As part of the revamp, the bank also will eliminate a gross 15,000 positions by 2018. It has already begun the process of cutting 1,000 senior managers around the world.

Shares of Standard Chartered were down 3.8% in afternoon Hong Kong trading.

The bank listed a number of initiatives it would tackle in coming years to expand profitability and move toward more capital-light businesses such as retail, private banking and wealth management and away from institutional and corporate banking. It is aiming to restructure businesses that use more than $100 billion, as it seeks to meet a new common equity Tier 1 capital ratio of 12% to 13%, up from the 11% to 12% target announced in March, as well as a return on equity of 10% in the medium term.

The lender said it was hoping to achieve cost reductions of $2.9 billion between 2015 and 2018. It expects restructuring charges associated with the new strategy, including losses from liquidating nonstrategic assets and goodwill write downs, to total about $3 billion by the end of 2016. In addition, a new risk-tolerance framework aimed at reducing the bank's China, India and commodities exposures will be put in place.

The new plan was unveiled the same day Standard Chartered reported a third-quarter loss before tax of US$139 million, compared with a profit before tax of US$1.53 billion in the same period a year ago. The bank said in a statement that the results "highlight a clear need for change" as income fell 18% to US$3.68 billion from US$4.51 billion a year ago.

Since his appointment in June, Chief Executive Bill Winters has been analyzing the bank's balance sheet, which expanded rapidly in the past decade fueled by emerging-market growth. Now the bank is wrestling with a slowing Chinese economy and falling commodities prices.

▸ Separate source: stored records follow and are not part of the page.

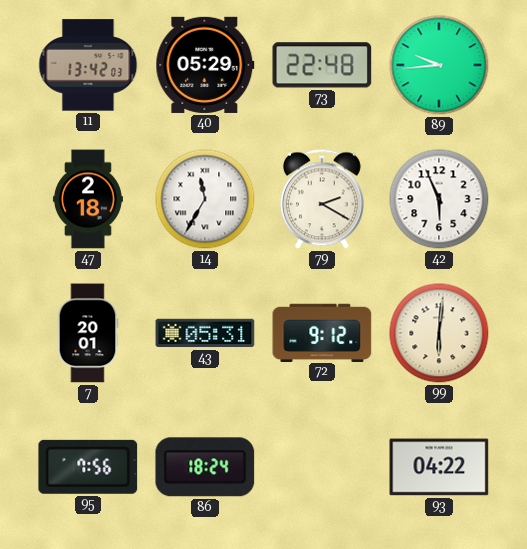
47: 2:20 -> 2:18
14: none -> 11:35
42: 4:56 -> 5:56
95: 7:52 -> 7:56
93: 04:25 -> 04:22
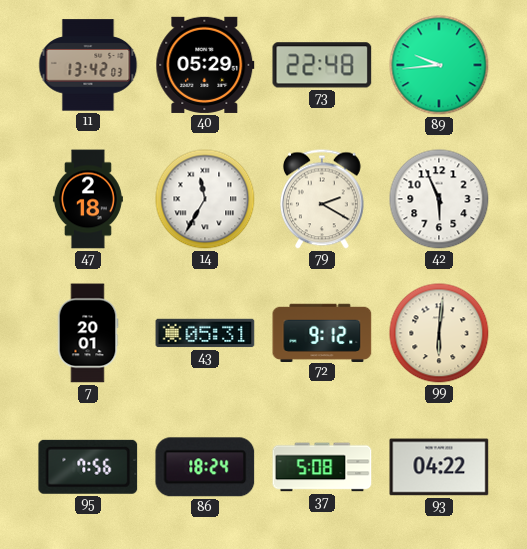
37: none -> 5:08
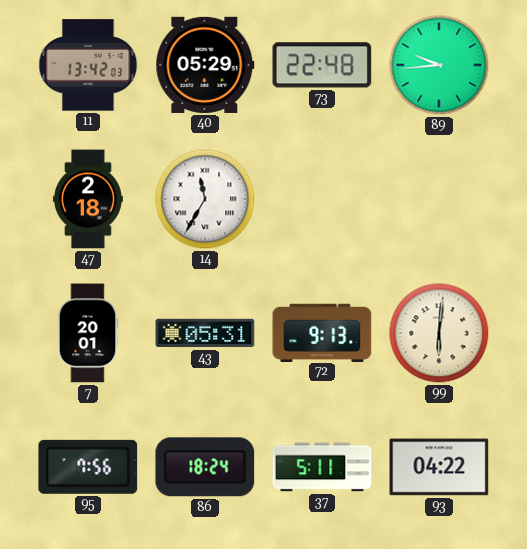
79: 2:20 -> none
42: 5:56 -> none
72: 9:12 -> 9:13
37: 5:08 -> 5:11
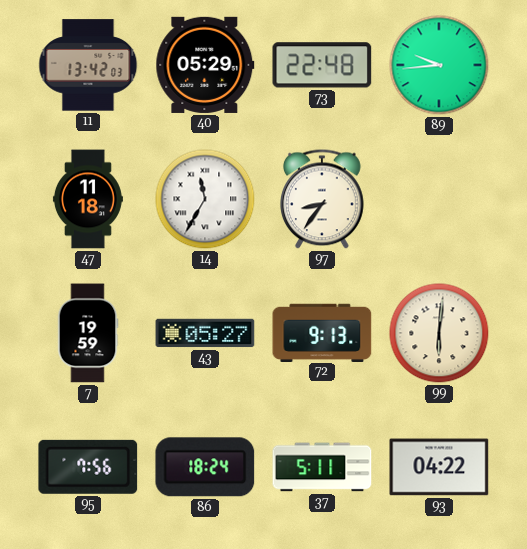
47: 2:18 -> 11:18
97: none -> 8:36
7: 20:01 -> 19:59
43: 05:31 -> 05:27
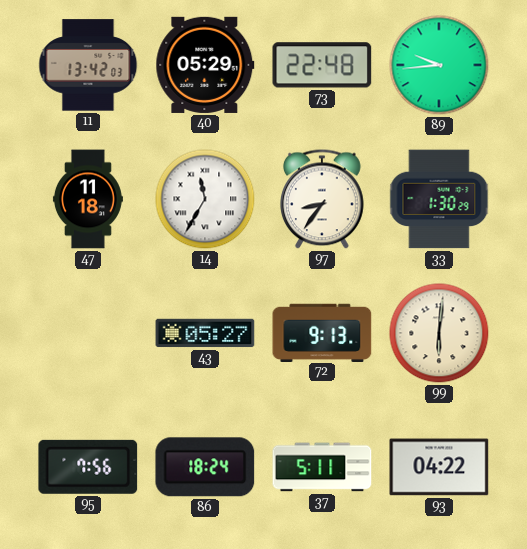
33: none -> 1:30
7: 19:59 -> none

The bank's third-quarter impairments on loans and other provisions remained flat compared with a quarter ago, at US$1.2 billion, reflecting "adverse trends" in India and commodities, it said.

Income from retail clients declined by 16% to US$1.3 billion and from private banking declined by 15% to US$131 million, due in part to weaker demand for wealth-management products in Hong Kong and Singapore, the bank said.

Standard Chartered said it would invest $3 billion over the next three years in its technology infrastructure and other areas it was seeking to expand, such as its Africa business as well as its yuan offerings in China.